### [Task directions]
In the passage on steeples below, rewrite the stretch from "Steeples are very" through "and pagan temples.", putting "England" in place of "Europe".

### [Document excerpt]
A "steeple", in architecture, is a tall tower or obelisk erected on a building. I have to notice the necessity of a "high place" for the erection of a steeple. It appears that when the obelisk emigrated from its pagan position in the courtyard to the Christian church building, it also mad its way back into the "high places". The more prominent that high place is, and the larger the pillar -the more spiritually impressive Christians believe it yo be.
Steeples are very common on Christian churches and cathedrals and the use of the term generally connotes a religious structure. In Europe, they also grace the court yards of prominent Christian churches and cathedrals as well as most heathen and pagan temples.

Towers were not a part of Christian churches until about AD 600, when they were adapted from military watchtowers. At first they were fairly modest and entirely separate structures from churches. Over time, they were incorporated into the church building and capped with ever-more elaborate roofs until the steeple resulted.

Towers are a common element of religious architecture worldwide, and are generally viewed as attempts to reach skyward toward the gods. (Wikipedia)

### [Records provided]
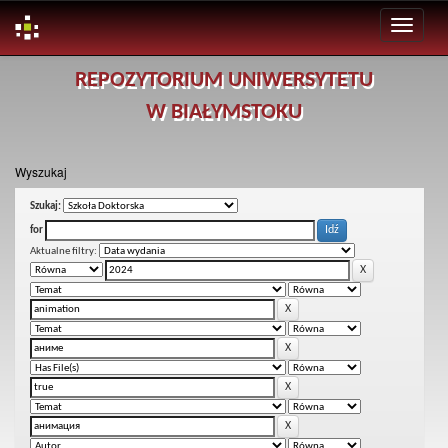
Skip
REPOZYTORIUM UNIWERSYTETU
navigation
W BIAŁYMSTOKU
Wyszukaj
Szukaj:
for
Aktualne filtry: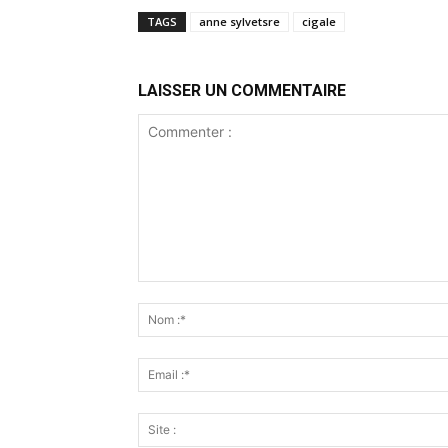
TAGS
anne sylvetsre
cigale
LAISSER UN COMMENTAIRE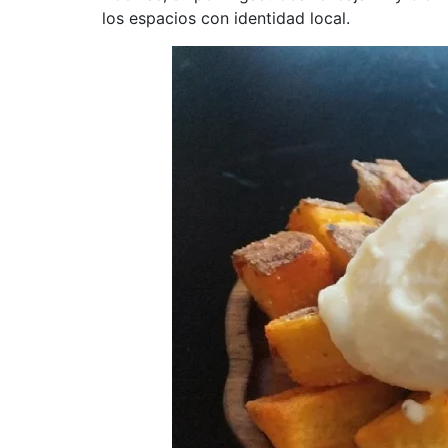
los espacios con identidad local.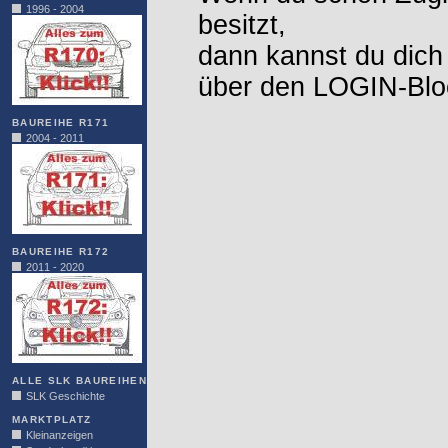
1996 - 2004
besitzt,
dann kannst du dich
über den LOGIN-Blo
BAUREIHE R171
2004 - 2011
BAUREIHE R172
2011 - 2020
ALLE SLK BAUREIHEN
SLK Geschichte
MARKTPLATZ
Kleinanzeigen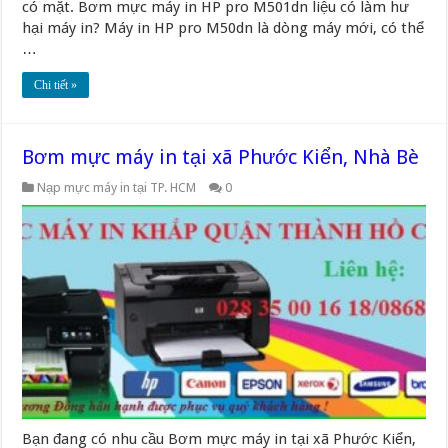
có mặt. Bơm mực máy in HP pro M501dn liệu có làm hư
hại máy in? Máy in HP pro M50dn là dòng máy mới, có thể
…
Chi tiết »
Bơm mực máy in tại xã Phước Kiển, Nhà Bè
Nạp mực máy in tại TP. HCM
0
Bạn đang có nhu cầu Bơm mực máy in tại xã Phước Kiển,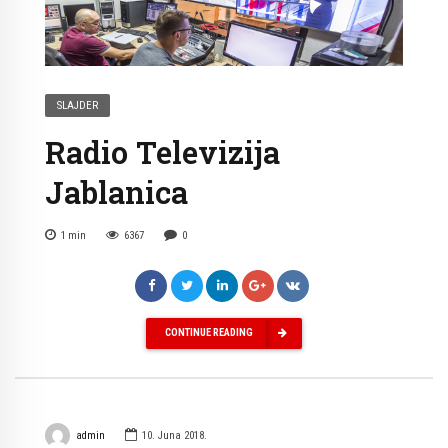
SLAJDER
Radio Televizija
Jablanica
1
min
6367
0
CONTINUE READING
admin
10. Juna 2018.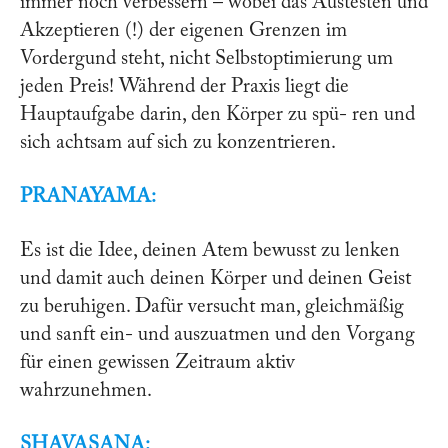
immer noch verbessern – wobei das Austesten und
Akzeptieren (!) der eigenen Grenzen im
Vordergund steht, nicht Selbstoptimierung um
jeden Preis! Während der Praxis liegt die
Hauptaufgabe darin, den Körper zu spü- ren und
sich achtsam auf sich zu konzentrieren.
PRANAYAMA:
Es ist die Idee, deinen Atem bewusst zu lenken
und damit auch deinen Körper und deinen Geist
zu beruhigen. Dafür versucht man, gleichmäßig
und sanft ein- und auszuatmen und den Vorgang
für einen gewissen Zeitraum aktiv
wahrzunehmen.
SHAVASANA: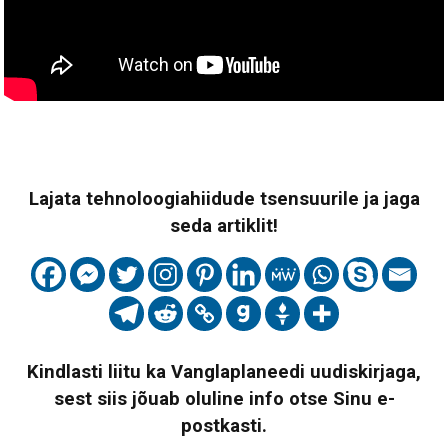
Lajata tehnoloogiahiidude tsensuurile ja jaga
seda artiklit!
Kindlasti liitu ka Vanglaplaneedi uudiskirjaga,
sest siis jõuab oluline info otse Sinu e-
postkasti.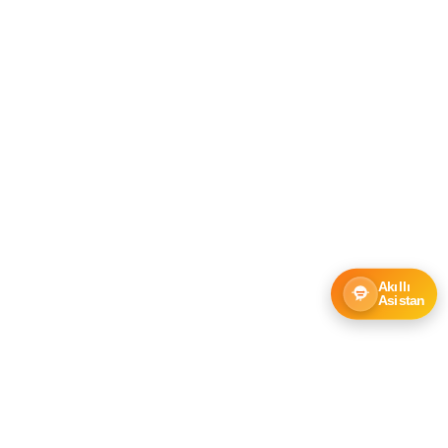
Akıllı
Asistan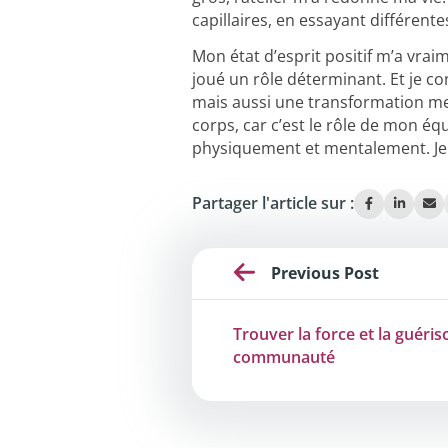
capillaires, en essayant différente
Mon état d’esprit positif m’a vrai
joué un rôle déterminant. Et je 
mais aussi une transformation ment
corps, car c’est le rôle de mon éq
physiquement et mentalement. Je 
Partager l'article sur :
Previous Post
Trouver la force et la guériso
communauté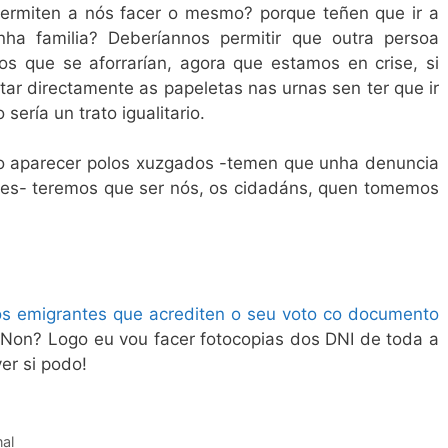
permiten a nós facer o mesmo? porque teñen que ir a
a familia? Deberíannos permitir que outra persoa
s que se aforrarían, agora que estamos en crise, si
ar directamente as papeletas nas urnas sen ter que ir
 sería un trato igualitario.
o aparecer polos xuzgados -temen que unha denuncia
les- teremos que ser nós, os cidadáns, quen tomemos
 aos emigrantes que acrediten o seu voto co documento
 Non? Logo eu vou facer fotocopias dos DNI de toda a
ver si podo!
nal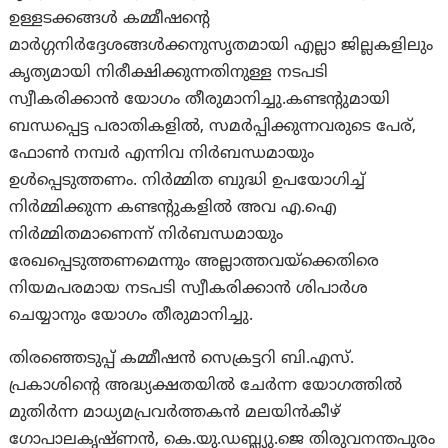
ഉള്ളടക്കങ്ങൾ കമ്മീഷന്റെ
മാർഗ്ഗനിർദ്ദേശങ്ങൾക്കനുസൃതമായി എല്ലാ ജില്ലകളിലും
കൃത്യമായി നിരീക്ഷിക്കുന്നതിനുള്ള നടപടി
സ്വീകരിക്കാൻ യോഗം തീരുമാനിച്ചു.കണ്ടന്റുമായി
ബന്ധപ്പെട്ട പരാതികളിൽ, സമർപ്പിക്കുന്നവരുടെ പേര്,
ഫോൺ നമ്പർ എന്നിവ നിർബന്ധമായും
ഉൾപ്പെടുത്തണം. നിർമ്മിത ബുദ്ധി ഉപയോഗിച്ച്
നിർമ്മിക്കുന്ന കണ്ടന്റുകളിൽ അവ എ.ഐ
നിർമ്മിതമാണെന്ന് നിർബന്ധമായും
രേഖപ്പെടുത്തണമെന്നും അല്ലാത്തവയ്‌ക്കെതിരെ
നിയമപരമായ നടപടി സ്വീകരിക്കാൻ ശിപാർശ
ചെയ്യാനും യോഗം തീരുമാനിച്ചു.
തിരഞ്ഞെടുപ്പ് കമ്മീഷൻ സെക്രട്ടറി ബി.എസ്.
പ്രകാശിന്റെ അദ്ധ്യക്ഷതയിൽ ചേർന്ന യോഗത്തിൽ
മുതിർന്ന മാധ്യമപ്രവർത്തകൻ മലയിൻകീഴ്
ഗോപാലകൃഷ്ണൻ, കെ.യു.ഡബ്ല്യു.ജെ തിരുവനന്തപുരം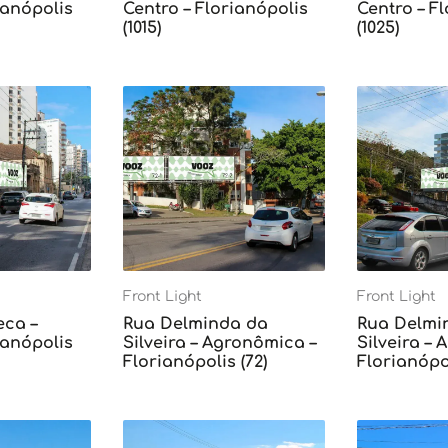
ianópolis
Centro – Florianópolis
Centro – F
(1015)
(1025)
Front Light
Front Light
eca –
Rua Delminda da
Rua Delmi
ianópolis
Silveira – Agronômica –
Silveira –
Florianópolis (72)
Florianópol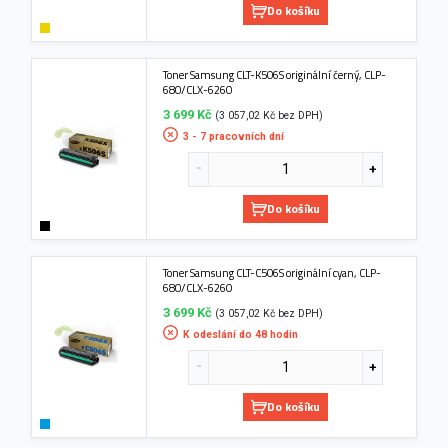
Do košíku
Toner Samsung CLT-K506S originální černý, CLP-
680/CLX-6260
3 699 Kč
(3 057,02 Kč bez DPH)
3 - 7 pracovních dní
Do košíku
Toner Samsung CLT-C506S originální cyan, CLP-
680/CLX-6260
3 699 Kč
(3 057,02 Kč bez DPH)
K odeslání do 48 hodin
Do košíku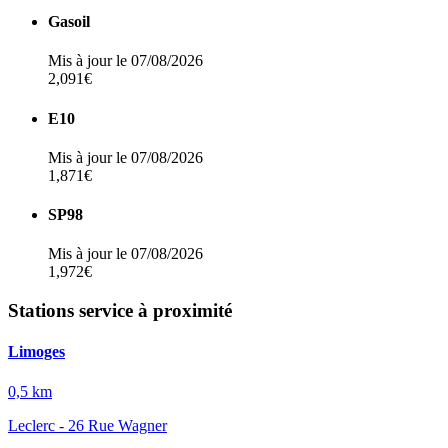
Gasoil
Mis à jour le 07/08/2026
2,091€
E10
Mis à jour le 07/08/2026
1,871€
SP98
Mis à jour le 07/08/2026
1,972€
Stations service à proximité
Limoges
0,5 km
Leclerc - 26 Rue Wagner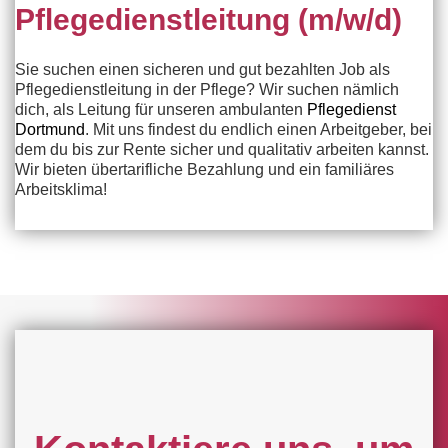
Pflegedienstleitung (m/w/d)
Sie suchen einen sicheren und gut bezahlten Job als
Pflegedienstleitung in der Pflege? Wir suchen nämlich
dich, als Leitung für unseren ambulanten
Pflegedienst
Dortmund
. Mit uns findest du endlich einen Arbeitgeber, bei
dem du bis zur Rente sicher und qualitativ arbeiten kannst.
Wir bieten übertarifliche Bezahlung und ein familiäres
Arbeitsklima!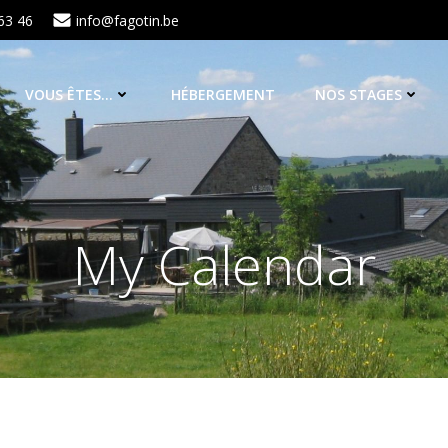
63 46
info@fagotin.be
VOUS ÊTES…
HÉBERGEMENT
NOS STAGES
My Calendar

### [Solution to the problem]
Steeples are very common on Christian churches and cathedrals and the use of the term generally connotes a religious structure. In England, they also grace the court yards of prominent Christian churches and cathedrals as well as most heathen and pagan temples.